Cash rent questions sometimes require creative answers

Insight when the landowner wants something besides just cash rent.

Cash rents lag land prices in coming down when land prices sag. Purdue University Extension economists have made that clear. Land prices are soft based on Purdue surveys earlier this year. Cash rents may not be as quick to follow suit.

Related: Cash rent standoff

Some are looking for other alternatives besides cash rent. Even some landowners aren't satisfied with straight cash rent in all cases. Word of more flex rent opportunities being explored is spreading this fall.

With the often-recognized deadline of Dec. 1 for changing tenants approaching, more farmers and landowners are asking about cash rent.

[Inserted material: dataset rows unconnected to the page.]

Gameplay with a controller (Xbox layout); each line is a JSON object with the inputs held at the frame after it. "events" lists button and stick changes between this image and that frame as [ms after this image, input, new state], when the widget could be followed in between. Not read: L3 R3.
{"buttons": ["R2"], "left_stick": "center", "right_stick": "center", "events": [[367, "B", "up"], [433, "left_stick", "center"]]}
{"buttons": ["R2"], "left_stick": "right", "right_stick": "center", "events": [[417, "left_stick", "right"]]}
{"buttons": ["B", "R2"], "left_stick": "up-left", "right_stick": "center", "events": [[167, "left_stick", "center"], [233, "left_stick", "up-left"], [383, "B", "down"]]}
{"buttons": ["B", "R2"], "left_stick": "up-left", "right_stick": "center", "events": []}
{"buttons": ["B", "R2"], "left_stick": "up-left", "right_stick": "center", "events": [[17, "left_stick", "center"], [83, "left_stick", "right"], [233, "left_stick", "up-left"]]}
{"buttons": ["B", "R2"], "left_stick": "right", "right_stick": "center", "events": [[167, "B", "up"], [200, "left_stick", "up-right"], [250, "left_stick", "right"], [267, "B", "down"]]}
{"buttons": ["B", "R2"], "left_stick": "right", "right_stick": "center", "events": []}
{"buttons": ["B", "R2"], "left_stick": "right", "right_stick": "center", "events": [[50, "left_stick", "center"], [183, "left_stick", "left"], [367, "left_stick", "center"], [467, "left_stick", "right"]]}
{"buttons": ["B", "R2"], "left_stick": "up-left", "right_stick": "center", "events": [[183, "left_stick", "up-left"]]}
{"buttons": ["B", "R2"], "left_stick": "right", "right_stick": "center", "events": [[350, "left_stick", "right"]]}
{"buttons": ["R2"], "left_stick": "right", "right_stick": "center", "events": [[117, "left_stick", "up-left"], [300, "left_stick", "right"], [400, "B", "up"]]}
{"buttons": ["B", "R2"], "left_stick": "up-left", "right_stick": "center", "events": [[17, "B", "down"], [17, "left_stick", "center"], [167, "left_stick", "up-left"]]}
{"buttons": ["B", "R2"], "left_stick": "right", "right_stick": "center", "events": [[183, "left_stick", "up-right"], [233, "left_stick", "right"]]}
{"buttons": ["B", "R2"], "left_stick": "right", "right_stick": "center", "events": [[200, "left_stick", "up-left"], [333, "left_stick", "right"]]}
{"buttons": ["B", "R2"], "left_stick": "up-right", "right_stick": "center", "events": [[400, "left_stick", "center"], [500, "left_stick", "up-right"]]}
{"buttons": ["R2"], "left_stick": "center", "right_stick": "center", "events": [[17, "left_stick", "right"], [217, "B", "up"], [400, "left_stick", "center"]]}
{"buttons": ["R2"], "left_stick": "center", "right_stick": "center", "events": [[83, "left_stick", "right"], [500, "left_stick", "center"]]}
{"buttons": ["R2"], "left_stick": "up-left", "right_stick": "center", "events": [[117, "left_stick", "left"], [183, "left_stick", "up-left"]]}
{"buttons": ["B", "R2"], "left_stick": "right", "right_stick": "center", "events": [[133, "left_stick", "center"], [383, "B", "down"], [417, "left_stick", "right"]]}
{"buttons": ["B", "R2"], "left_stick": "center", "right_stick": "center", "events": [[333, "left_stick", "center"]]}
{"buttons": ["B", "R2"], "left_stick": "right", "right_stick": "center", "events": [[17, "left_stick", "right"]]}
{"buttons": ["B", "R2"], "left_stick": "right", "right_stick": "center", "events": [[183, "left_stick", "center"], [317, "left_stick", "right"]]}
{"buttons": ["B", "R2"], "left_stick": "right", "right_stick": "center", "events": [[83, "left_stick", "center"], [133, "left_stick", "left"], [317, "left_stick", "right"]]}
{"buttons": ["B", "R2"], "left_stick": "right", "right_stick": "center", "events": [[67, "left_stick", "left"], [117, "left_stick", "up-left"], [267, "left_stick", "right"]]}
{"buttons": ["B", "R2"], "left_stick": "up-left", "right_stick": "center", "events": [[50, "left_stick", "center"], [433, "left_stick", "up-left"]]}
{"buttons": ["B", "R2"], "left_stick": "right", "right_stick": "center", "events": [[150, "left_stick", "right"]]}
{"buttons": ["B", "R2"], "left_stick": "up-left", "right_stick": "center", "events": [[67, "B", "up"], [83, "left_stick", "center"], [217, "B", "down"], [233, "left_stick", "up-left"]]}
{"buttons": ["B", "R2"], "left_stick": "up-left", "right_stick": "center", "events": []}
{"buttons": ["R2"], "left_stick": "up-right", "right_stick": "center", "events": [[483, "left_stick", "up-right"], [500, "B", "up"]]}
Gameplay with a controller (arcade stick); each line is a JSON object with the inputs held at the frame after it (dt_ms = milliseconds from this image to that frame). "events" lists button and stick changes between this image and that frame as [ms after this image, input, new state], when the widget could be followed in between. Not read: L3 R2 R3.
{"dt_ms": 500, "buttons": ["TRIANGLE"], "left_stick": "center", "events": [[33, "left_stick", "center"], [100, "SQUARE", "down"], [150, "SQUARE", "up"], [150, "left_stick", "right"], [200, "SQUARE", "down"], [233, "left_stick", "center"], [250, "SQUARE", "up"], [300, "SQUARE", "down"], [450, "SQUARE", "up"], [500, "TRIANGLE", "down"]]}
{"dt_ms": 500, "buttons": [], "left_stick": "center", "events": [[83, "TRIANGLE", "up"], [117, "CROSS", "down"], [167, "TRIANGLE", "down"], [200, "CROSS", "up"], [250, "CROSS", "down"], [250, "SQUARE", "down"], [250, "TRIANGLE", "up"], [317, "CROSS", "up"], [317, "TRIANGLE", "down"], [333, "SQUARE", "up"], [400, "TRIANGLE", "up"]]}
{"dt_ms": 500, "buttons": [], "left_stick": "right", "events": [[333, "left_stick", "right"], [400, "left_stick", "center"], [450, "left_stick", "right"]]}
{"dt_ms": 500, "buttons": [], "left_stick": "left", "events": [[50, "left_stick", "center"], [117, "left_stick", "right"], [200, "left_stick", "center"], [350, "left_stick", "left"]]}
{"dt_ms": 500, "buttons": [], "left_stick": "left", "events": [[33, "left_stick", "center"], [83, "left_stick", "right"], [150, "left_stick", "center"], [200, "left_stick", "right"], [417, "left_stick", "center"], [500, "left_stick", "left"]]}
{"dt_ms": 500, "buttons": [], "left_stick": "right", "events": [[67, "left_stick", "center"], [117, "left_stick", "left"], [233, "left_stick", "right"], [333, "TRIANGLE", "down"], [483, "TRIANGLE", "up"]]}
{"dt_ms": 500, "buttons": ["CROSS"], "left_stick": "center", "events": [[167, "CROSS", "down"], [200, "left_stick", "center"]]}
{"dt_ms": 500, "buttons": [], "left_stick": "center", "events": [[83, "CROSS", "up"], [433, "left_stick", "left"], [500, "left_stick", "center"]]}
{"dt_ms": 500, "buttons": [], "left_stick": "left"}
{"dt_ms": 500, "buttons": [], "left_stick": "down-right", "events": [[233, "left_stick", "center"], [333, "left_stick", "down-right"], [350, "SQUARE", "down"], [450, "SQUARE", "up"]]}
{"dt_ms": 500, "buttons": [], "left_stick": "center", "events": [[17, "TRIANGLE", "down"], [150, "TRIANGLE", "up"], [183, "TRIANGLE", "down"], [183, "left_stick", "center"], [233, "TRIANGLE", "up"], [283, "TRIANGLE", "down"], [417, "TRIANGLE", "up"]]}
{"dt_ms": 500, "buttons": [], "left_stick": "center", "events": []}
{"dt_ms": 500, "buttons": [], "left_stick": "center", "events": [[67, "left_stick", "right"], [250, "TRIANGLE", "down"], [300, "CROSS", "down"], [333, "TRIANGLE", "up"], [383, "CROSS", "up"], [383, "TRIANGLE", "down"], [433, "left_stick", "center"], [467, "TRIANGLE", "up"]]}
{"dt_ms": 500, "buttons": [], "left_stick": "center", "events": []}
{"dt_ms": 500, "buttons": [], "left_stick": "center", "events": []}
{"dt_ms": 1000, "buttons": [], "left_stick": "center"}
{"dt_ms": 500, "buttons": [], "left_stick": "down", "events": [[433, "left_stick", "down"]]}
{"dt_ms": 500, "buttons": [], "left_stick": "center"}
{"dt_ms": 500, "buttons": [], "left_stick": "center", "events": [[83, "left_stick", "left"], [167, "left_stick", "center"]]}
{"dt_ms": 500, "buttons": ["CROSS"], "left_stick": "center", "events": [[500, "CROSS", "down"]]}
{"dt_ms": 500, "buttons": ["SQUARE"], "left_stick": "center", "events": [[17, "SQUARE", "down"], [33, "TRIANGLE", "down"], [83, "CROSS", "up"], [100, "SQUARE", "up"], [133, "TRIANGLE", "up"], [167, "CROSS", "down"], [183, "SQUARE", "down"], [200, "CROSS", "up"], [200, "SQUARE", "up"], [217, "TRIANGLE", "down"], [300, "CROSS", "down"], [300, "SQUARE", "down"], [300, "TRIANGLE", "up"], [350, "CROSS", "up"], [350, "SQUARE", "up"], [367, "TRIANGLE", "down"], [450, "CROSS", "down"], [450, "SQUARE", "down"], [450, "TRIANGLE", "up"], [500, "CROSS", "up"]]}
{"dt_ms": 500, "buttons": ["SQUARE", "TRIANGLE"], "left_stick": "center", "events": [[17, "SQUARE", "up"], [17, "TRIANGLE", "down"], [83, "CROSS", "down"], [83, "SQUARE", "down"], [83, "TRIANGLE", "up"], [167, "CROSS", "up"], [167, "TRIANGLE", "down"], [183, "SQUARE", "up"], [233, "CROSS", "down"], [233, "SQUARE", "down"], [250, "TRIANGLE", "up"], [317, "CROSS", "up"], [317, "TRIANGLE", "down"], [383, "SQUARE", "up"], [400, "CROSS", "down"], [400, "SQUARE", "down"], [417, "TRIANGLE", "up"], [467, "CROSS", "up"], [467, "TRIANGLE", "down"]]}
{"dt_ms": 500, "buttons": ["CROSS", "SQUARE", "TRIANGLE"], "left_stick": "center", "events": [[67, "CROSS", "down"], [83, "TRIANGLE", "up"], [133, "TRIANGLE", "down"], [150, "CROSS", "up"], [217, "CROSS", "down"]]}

Rent questions: Now is the time to nail down rental terms for land for the 2016 crop.

Here is a question from a reader. He would rather rent his land on a percentage of total income than on a cash rent basis. This would mark a change from what he has done in the past. Percentage of total income would usually mean a percentage of total revenue per acre. The landowner stipulates that he doesn't want to pay out any costs, and doesn't want to do paperwork. The land is flat and typical of the area.

The question is this: Is 40% a high, low, or reasonable return to the owner who will pay nothing but property taxes on the land?

Where did the 40% figure come from? Apparently some landowners have said that's what they are getting in similar situations.

We asked Michael Langemeier in the Purdue Center for Commercial Agriculture to help answer this question. Here his is response.

"Using long-run cash rent and share rent information, and assuming a corn/soybean rotation, an equitable share rent percentage when the landlord is not covering any of the costs except property taxes is 35%."

Traditionally in some areas where land quality isn't as good, one-third, two-third leases have been used. The tenant would pay all costs and get two thirds of the revenue. The landlord would get one-third, or 33%.

Related: Lower cash rents – but will it be enough?

One question not addressed here is who gets farm program payments if there are any? Is the landowner even willing to do that since it involves paperwork?

Overall, past tradition, current practice and expert advice seems to pinpoint the range at 33% to 40%.